What the task requires:
Find and copy every line in the records that includes the string "Orbit".

________

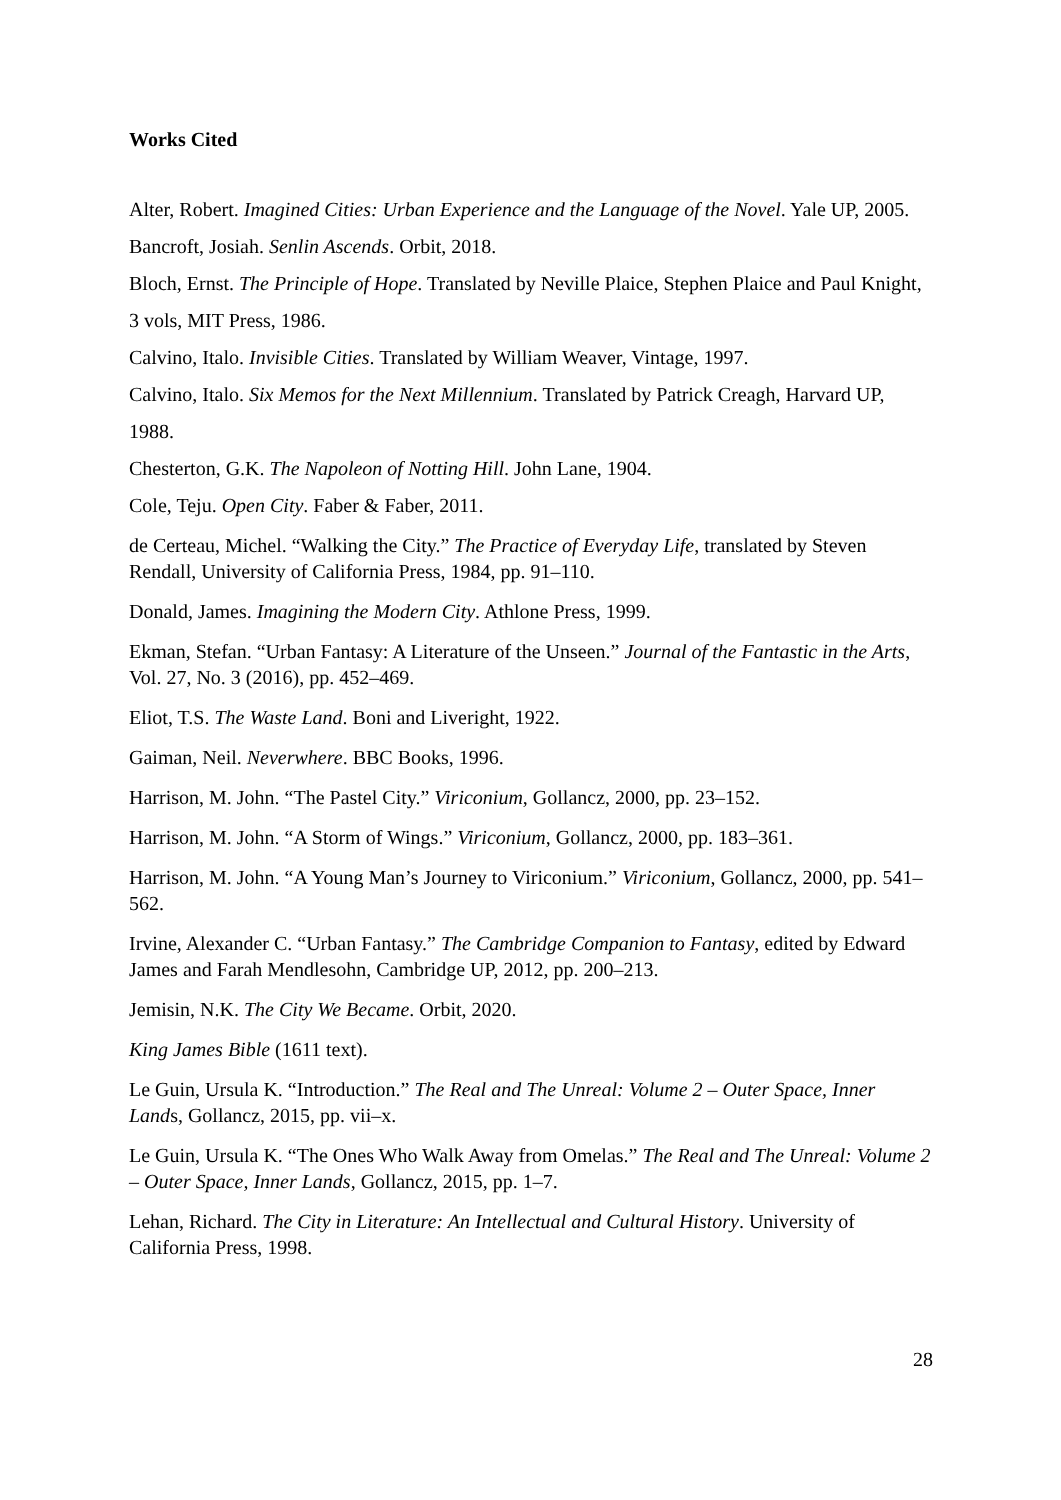Works Cited
Alter, Robert. Imagined Cities: Urban Experience and the Language of the Novel. Yale UP, 2005.
Bancroft, Josiah. Senlin Ascends. Orbit, 2018.
Bloch, Ernst. The Principle of Hope. Translated by Neville Plaice, Stephen Plaice and Paul Knight, 3 vols, MIT Press, 1986.
Calvino, Italo. Invisible Cities. Translated by William Weaver, Vintage, 1997.
Calvino, Italo. Six Memos for the Next Millennium. Translated by Patrick Creagh, Harvard UP, 1988.
Chesterton, G.K. The Napoleon of Notting Hill. John Lane, 1904.
Cole, Teju. Open City. Faber & Faber, 2011.
de Certeau, Michel. “Walking the City.” The Practice of Everyday Life, translated by Steven Rendall, University of California Press, 1984, pp. 91–110.
Donald, James. Imagining the Modern City. Athlone Press, 1999.
Ekman, Stefan. “Urban Fantasy: A Literature of the Unseen.” Journal of the Fantastic in the Arts, Vol. 27, No. 3 (2016), pp. 452–469.
Eliot, T.S. The Waste Land. Boni and Liveright, 1922.
Gaiman, Neil. Neverwhere. BBC Books, 1996.
Harrison, M. John. “The Pastel City.” Viriconium, Gollancz, 2000, pp. 23–152.
Harrison, M. John. “A Storm of Wings.” Viriconium, Gollancz, 2000, pp. 183–361.
Harrison, M. John. “A Young Man’s Journey to Viriconium.” Viriconium, Gollancz, 2000, pp. 541–562.
Irvine, Alexander C. “Urban Fantasy.” The Cambridge Companion to Fantasy, edited by Edward James and Farah Mendlesohn, Cambridge UP, 2012, pp. 200–213.
Jemisin, N.K. The City We Became. Orbit, 2020.
King James Bible (1611 text).
Le Guin, Ursula K. “Introduction.” The Real and The Unreal: Volume 2 – Outer Space, Inner Lands, Gollancz, 2015, pp. vii–x.
Le Guin, Ursula K. “The Ones Who Walk Away from Omelas.” The Real and The Unreal: Volume 2 – Outer Space, Inner Lands, Gollancz, 2015, pp. 1–7.
Lehan, Richard. The City in Literature: An Intellectual and Cultural History. University of California Press, 1998.
28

________

Answer section:
Bancroft, Josiah. Senlin Ascends. Orbit, 2018.
Jemisin, N.K. The City We Became. Orbit, 2020.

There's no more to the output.